» What is needed
Copy all lines below containing "sito".
··········
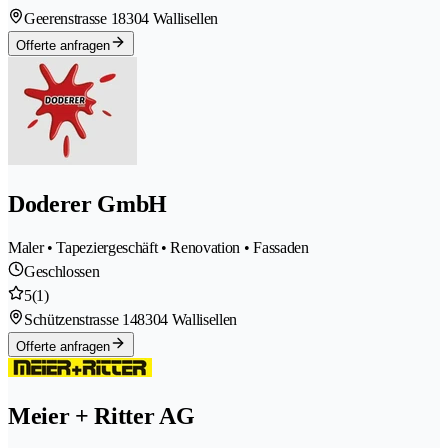
Geerenstrasse 1
8304 Wallisellen
Offerte anfragen
Doderer GmbH
Maler • Tapeziergeschäft • Renovation • Fassaden
Geschlossen
5
(1)
Schützenstrasse 14
8304 Wallisellen
Offerte anfragen
Meier + Ritter AG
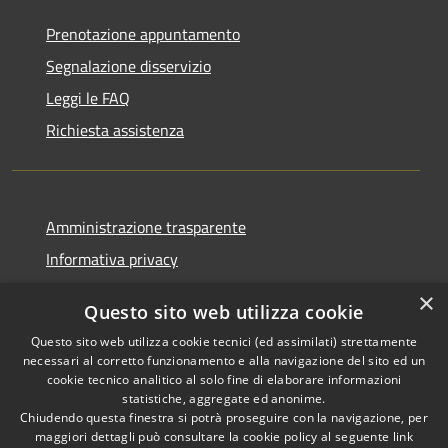
Prenotazione appuntamento
Segnalazione disservizio
Leggi le FAQ
Richiesta assistenza
Amministrazione trasparente
Informativa privacy
Note legali
×
Questo sito web utilizza cookie
Dichiarazione di accessibilità
Questo sito web utilizza cookie tecnici (ed assimilati) strettamente
necessari al corretto funzionamento e alla navigazione del sito ed un
cookie tecnico analitico al solo fine di elaborare informazioni
statistiche, aggregate ed anonime.
Chiudendo questa finestra si potrà proseguire con la navigazione, per
RSS
Copyright © 2026 • Comune di
maggiori dettagli può consultare la cookie policy al seguente
link
Accessibilità
Pellezzano • Powered by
··········
» Response area
Questo sito web utilizza cookie
Questo sito web utilizza cookie tecnici (ed assimilati) strettamente
necessari al corretto funzionamento e alla navigazione del sito ed un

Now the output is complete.